Following up from my talk at the Numerai Symposium today - thanks to everyone who attended and especially those who asked great questions afterward. The feedback inspired me to dig into what the LLM was actually writing and make some adjustments.
Quick Recap
I built a system that uses reinforcement learning to teach Mistral-7B to write ML code for crypto trading. The model generates Python code, the code runs against real data, and the Sharpe ratio becomes the reward signal for PPO updates.
After running overnight (775 experiments, 48 PPO cycles), I got curious about what code the model was actually producing.
What I Found
Someone asked: “What models is it trying?”
So I checked:
| Model Type | Usage |
|---|---|
| LightGBM | 96% |
| XGBoost | 0% |
| Neural Nets | 0% |
| Everything else | 0% |
It used LightGBM 96% of the time and never tried anything else.
Same story with features - 99.9% of experiments used the template features, only 1 out of 775 attempted custom feature engineering.
The Problem: My Prompt
Re-reading my prompt, I realized I’d been too specific. I included a complete working example using LightGBM:
“model_config”: “import lightgbm as lgb…”
The model learned to copy and modify this example rather than explore alternatives. Classic exploitation over exploration.
The Fix
New prompt - just the rules, no examples:
AVAILABLE PACKAGES:
numpy, pandas, scikit-learn, scipy, statsmodels, lightgbm, xgboost, torch
Model must have .fit() and .predict_proba() methods.
Be creative. Try different models, features, parameters.

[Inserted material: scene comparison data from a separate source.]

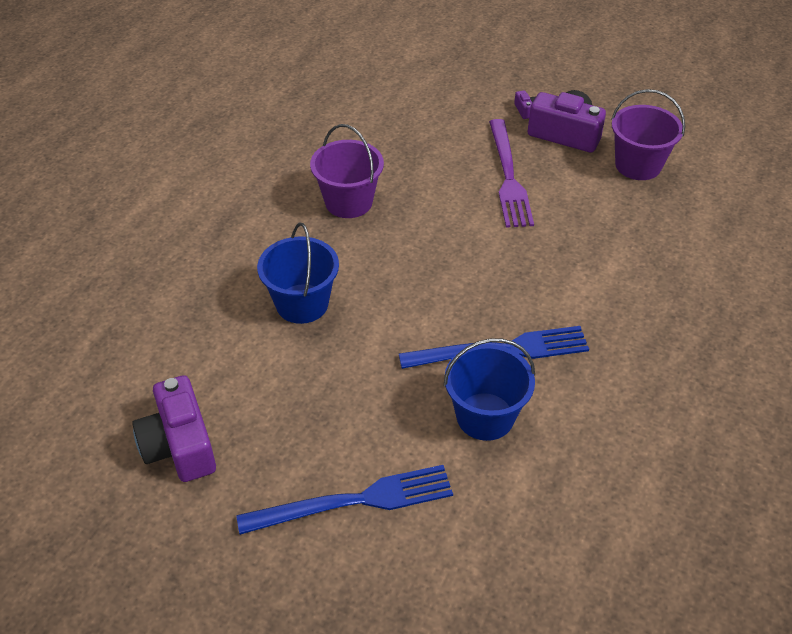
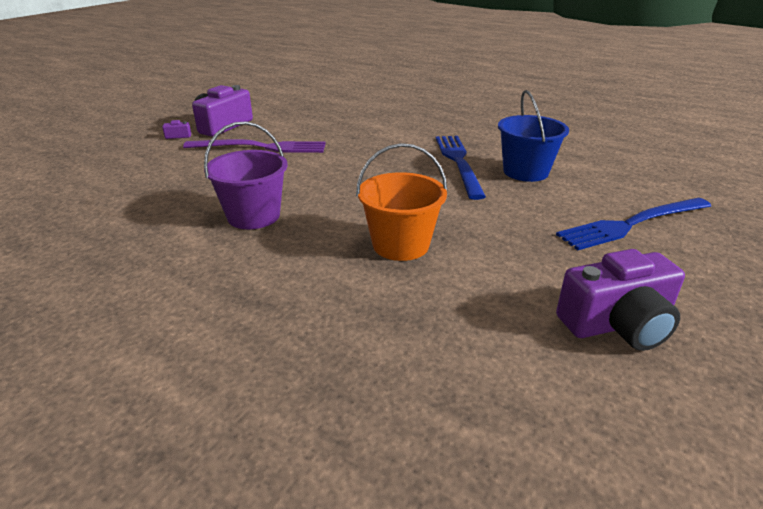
camera: 85 degrees left, 15 degrees down
blue fork [236,465,453,535] -> blue fork turned 105 degrees counterclockwise [556,198,711,250]
blue bucket [257,223,339,324] -> orange bucket [356,143,447,261]
purple bucket [612,89,685,180] -> none

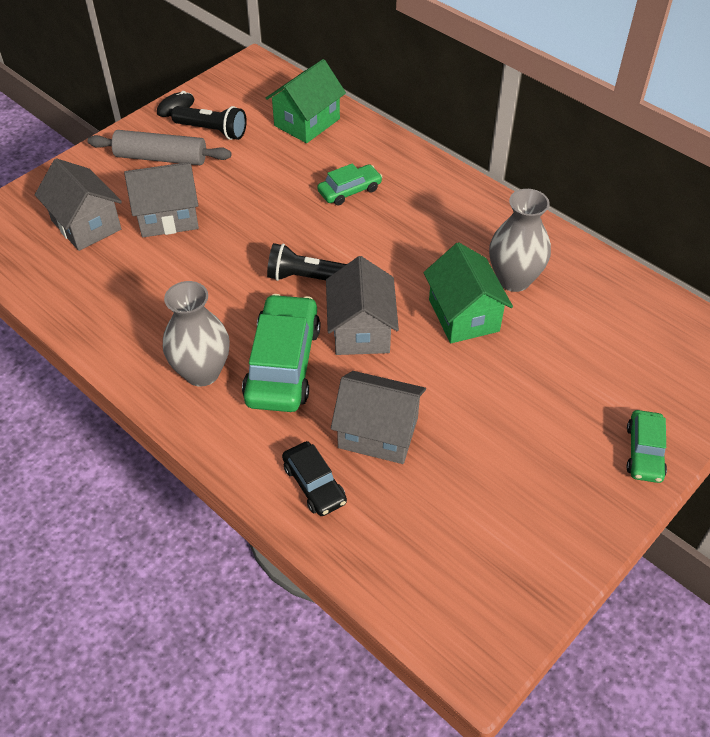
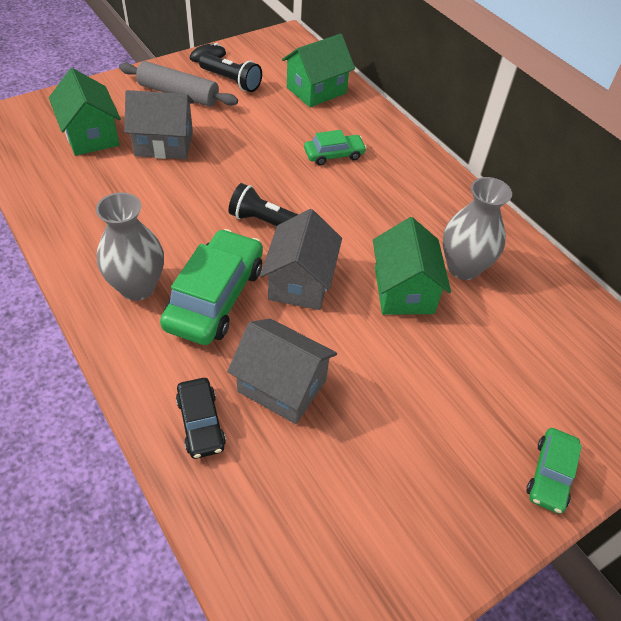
camera: 10 degrees right, 0 degrees up
grey house [35,158,122,251] -> green house [49,68,121,156]

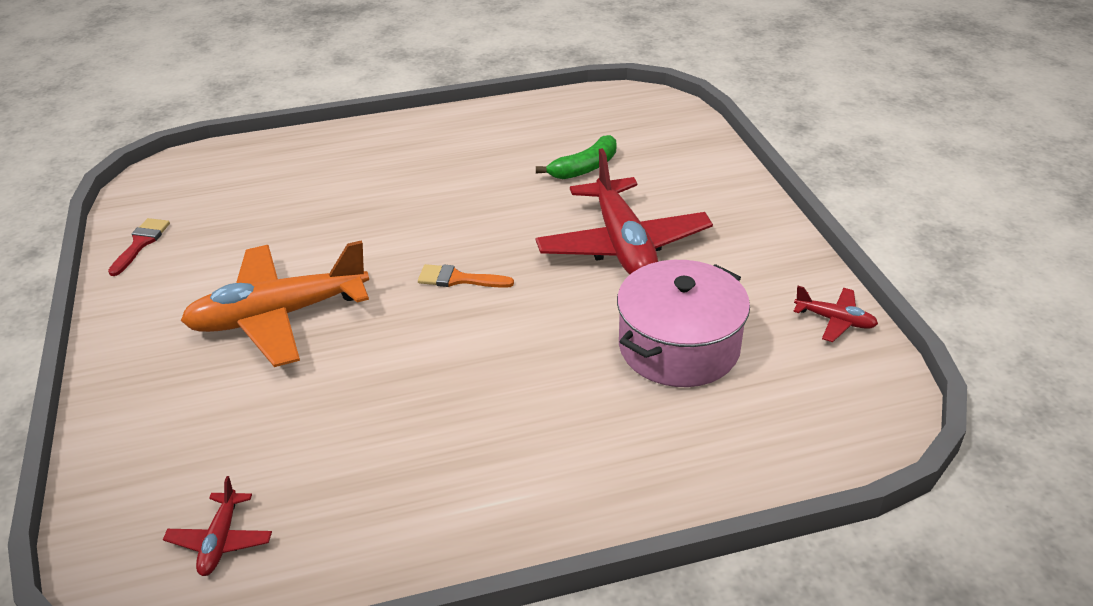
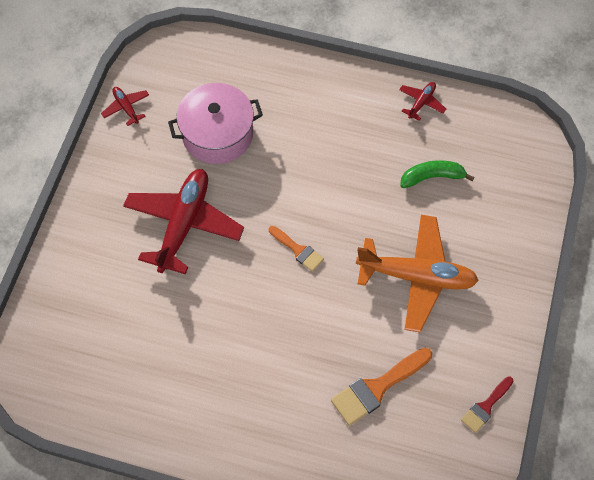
camera: 150 degrees left, 25 degrees up
red plane [163,476,272,576] -> red plane moved to [399,82,446,121]
green banana [536,135,617,179] -> green banana moved to [400,160,474,188]
none -> orange brush [331,348,432,426]

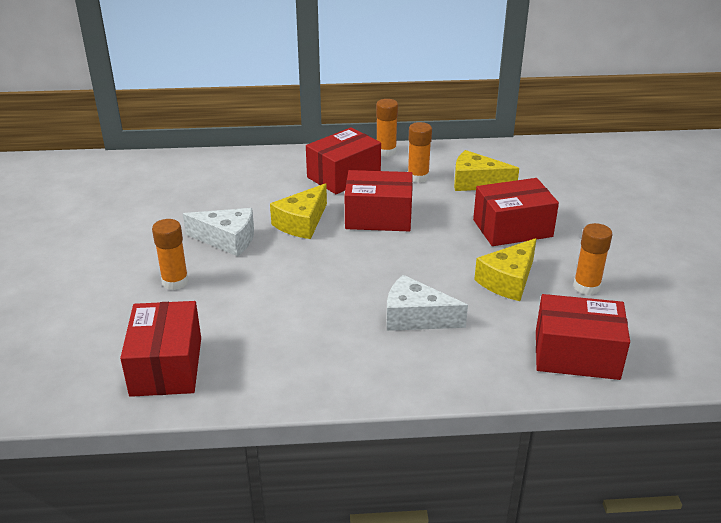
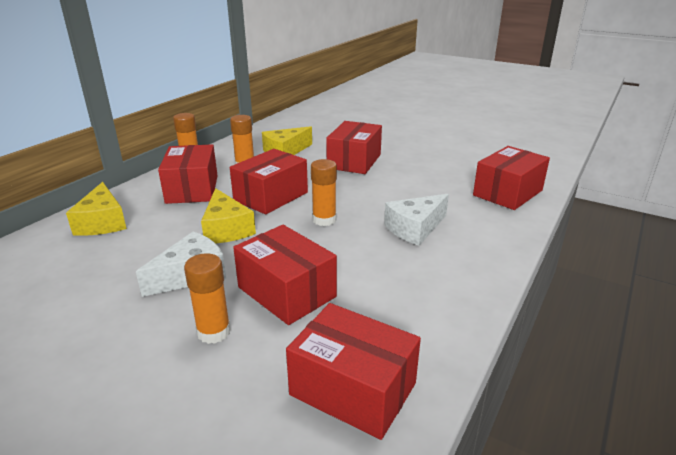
camera: 55 degrees left, 5 degrees down
yellow cheese [474,238,537,301] -> yellow cheese moved to [66,182,127,236]
orange glue stick [573,223,613,295] -> orange glue stick moved to [311,159,337,226]
none -> red box [233,225,337,325]

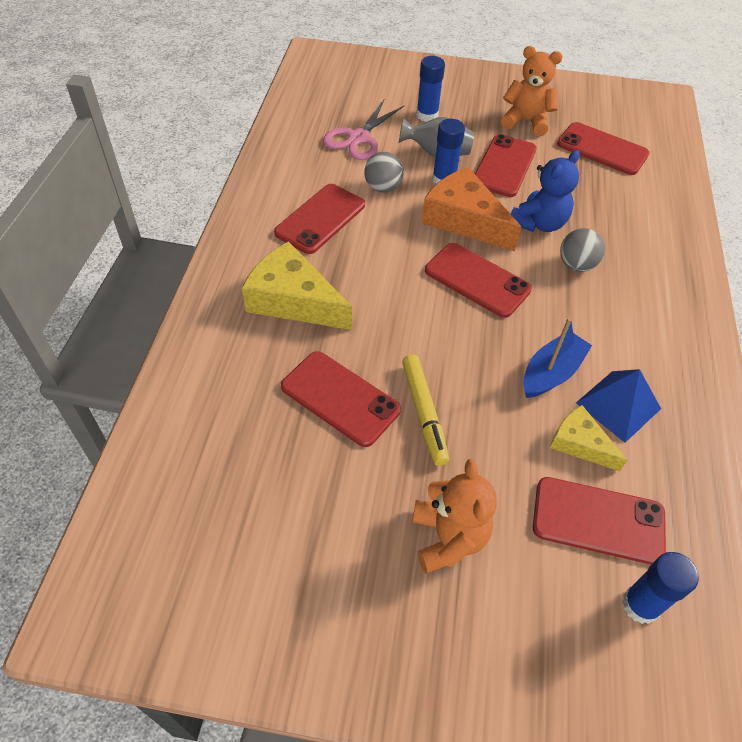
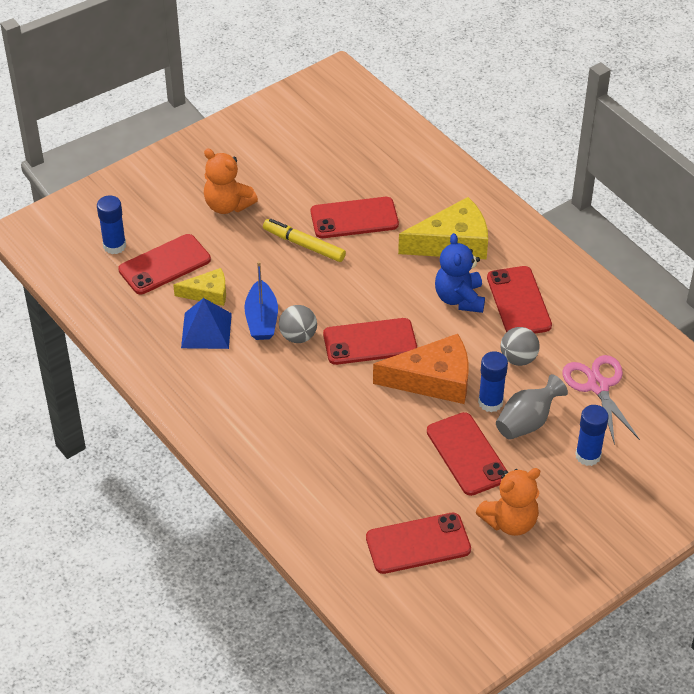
camera: 135 degrees right, 5 degrees down
blue teddy bear [511,150,580,232] -> blue teddy bear moved to [435,233,485,313]
grey ball [560,228,605,272] -> grey ball moved to [279,305,317,343]

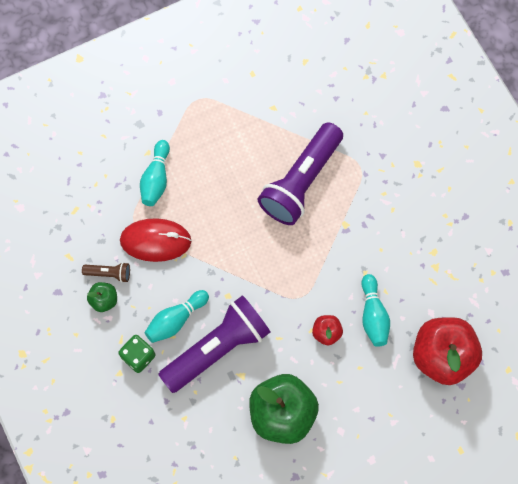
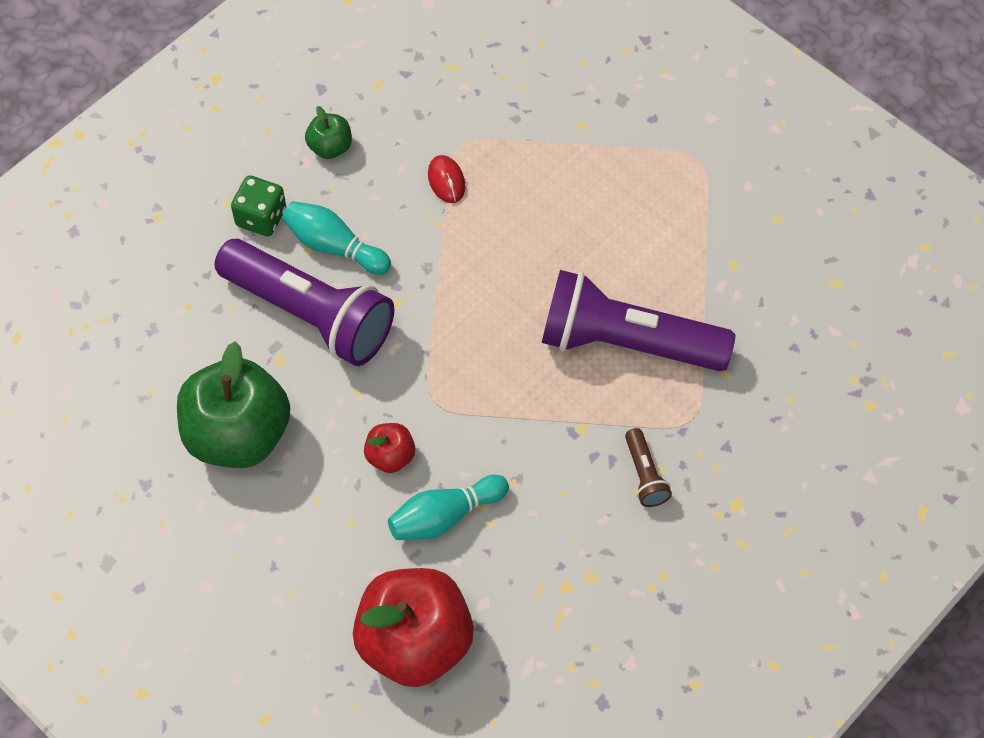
camera: 70 degrees right, 10 degrees down
brown flashlight [82,262,130,283] -> brown flashlight moved to [625,428,672,507]
red mouse [120,218,192,262] -> red mouse [428,155,465,203], size x0.50
turquoise bowling pin [140,140,170,206] -> none

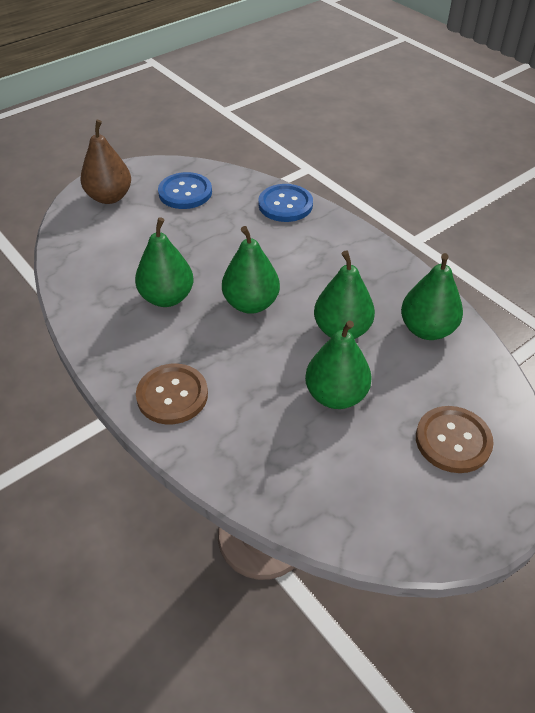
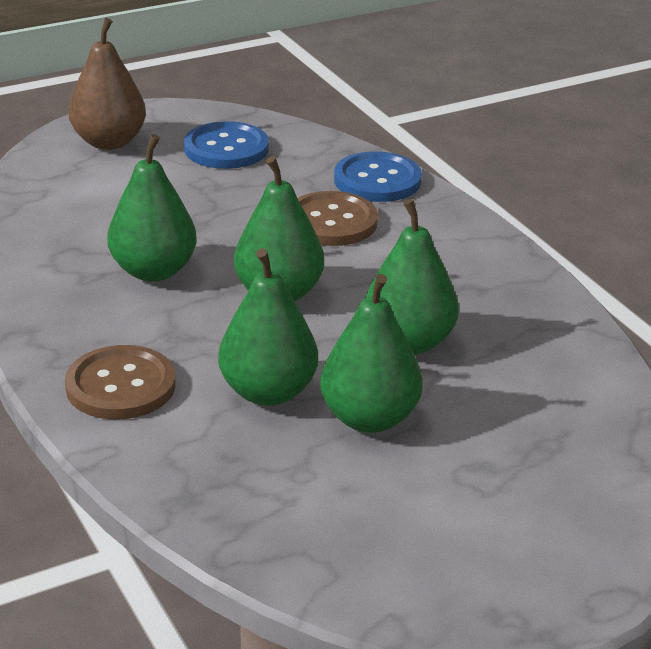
camera: 10 degrees right, 15 degrees down
green pear [401,253,463,340] -> green pear moved to [218,248,318,406]
brown button [416,406,494,473] -> brown button moved to [297,191,378,246]

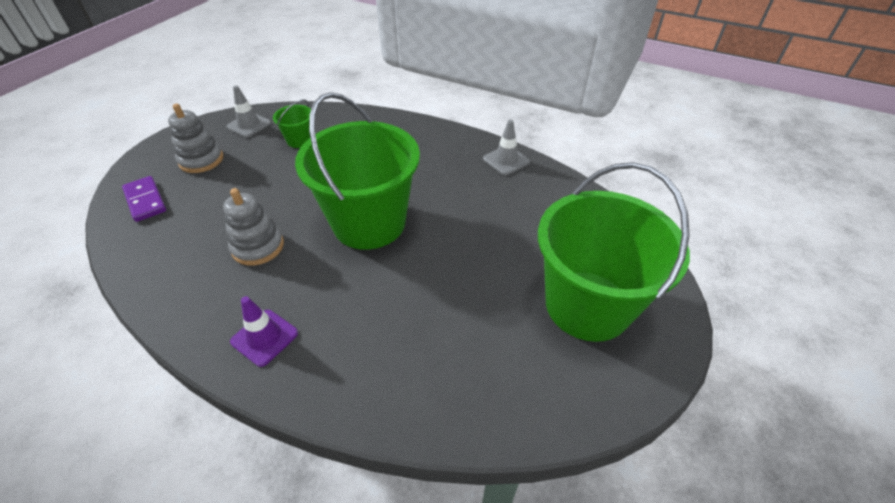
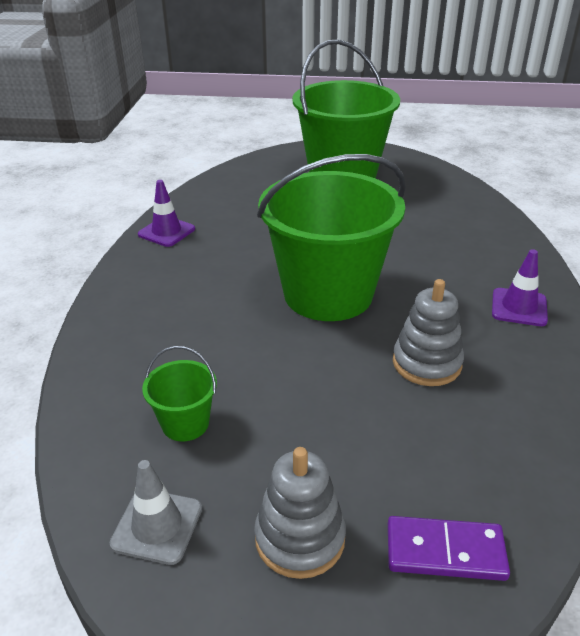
camera: 110 degrees left, 10 degrees down
purple domino [122,176,166,222] -> purple domino turned 60 degrees clockwise [388,516,510,581]
grey traffic cone [483,119,530,175] -> purple traffic cone [138,180,195,247]

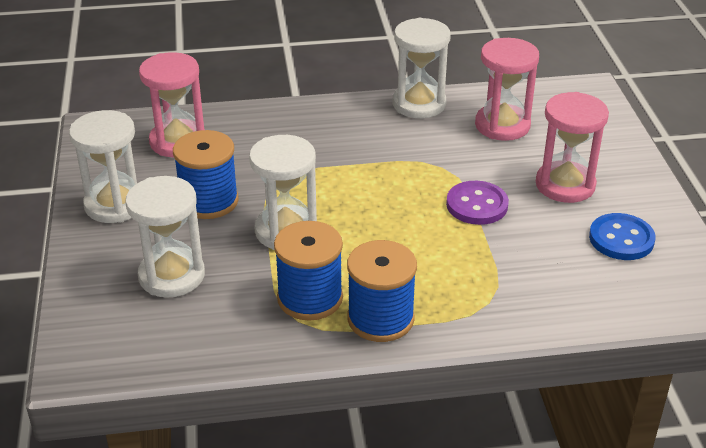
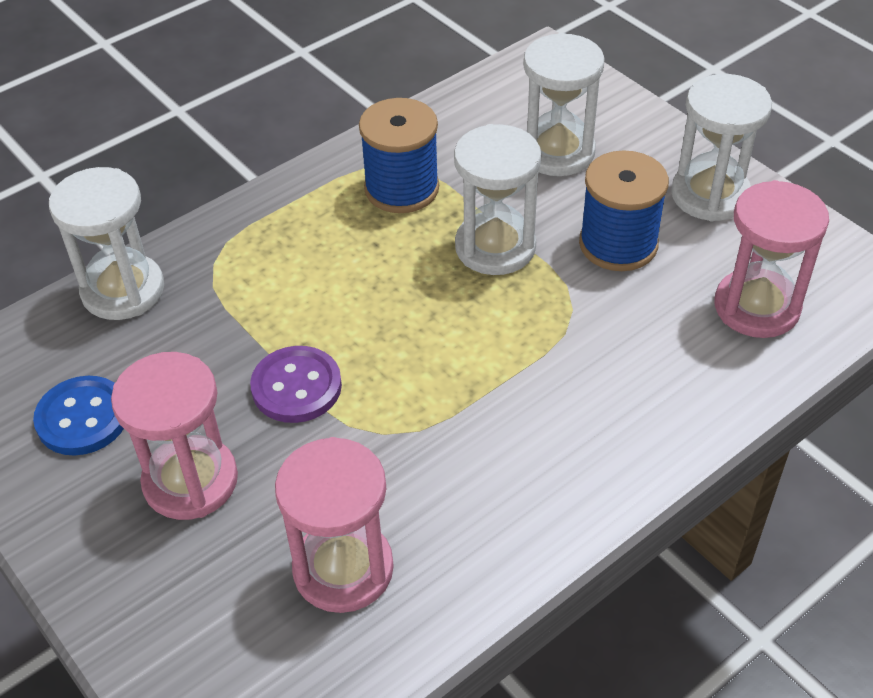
camera: 150 degrees right, 10 degrees up
blue spool [347,240,417,342] -> none
white hourglass [392,18,451,118] -> white hourglass moved to [49,167,164,320]

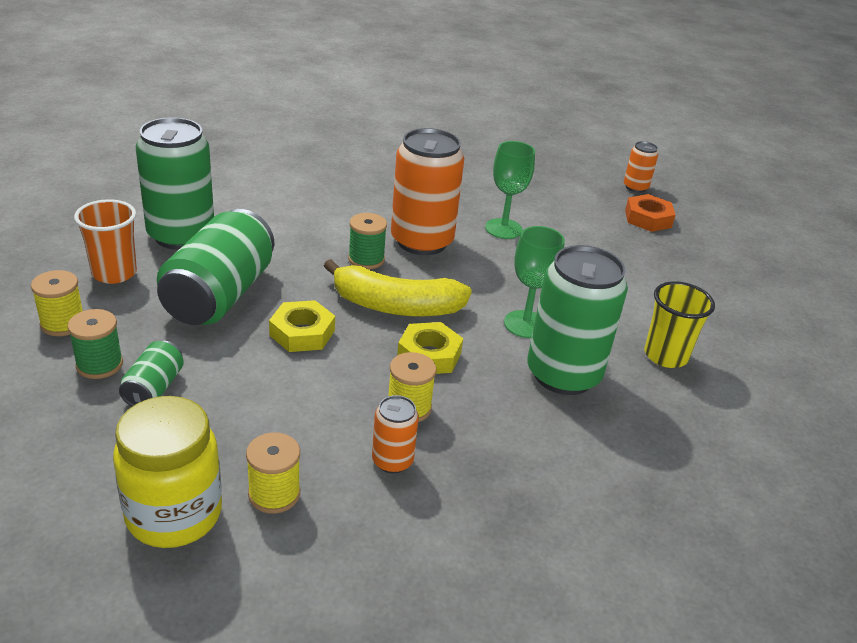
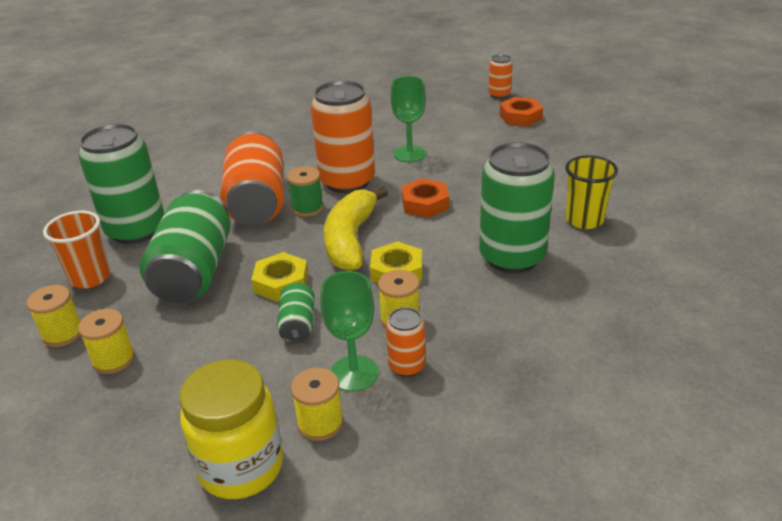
camera: 10 degrees left, 0 degrees up
green spool [67,309,123,379] -> yellow spool [78,309,135,374]
green can [119,341,184,406] -> green can moved to [277,282,315,343]
yellow banana [324,259,472,317] -> yellow banana turned 105 degrees clockwise [324,187,388,271]
green goblet [504,226,565,338] -> green goblet moved to [320,271,378,392]
none -> orange can [220,131,284,225]
none -> orange nut [402,178,449,218]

Now PyTorch is available, meaning the model could try neural networks. XGBoost, random forests, SVMs - all fair game. Let’s see what it discovers on its own.
Why 43% Failed to Compile
| Error Type | % | Cause |
|---|---|---|
| KeyError | 34% | Tried accessing DataFrame columns that don’t exist |
| Syntax Error | 12% | Malformed Python code |
| TypeError | 12% | Wrong argument types |
| JSON Parse | 9% | LLM output wasn’t valid JSON |
The biggest issue - KeyError - happened because the prompt didn’t specify what columns were available in the data. The model would try things like full_data_base[‘target_data’] when that column doesn’t exist.
Fixed in the new prompt by explicitly listing available columns**
Run 2 Started
Reset the model weights back to base Mistral and cleared the replay buffer. The new run is live with the open-ended prompt.
This is the flexibility that RL provides - same training loop, different prompt, potentially very different outcomes. Will report back with what the model tries when given freedom to explore.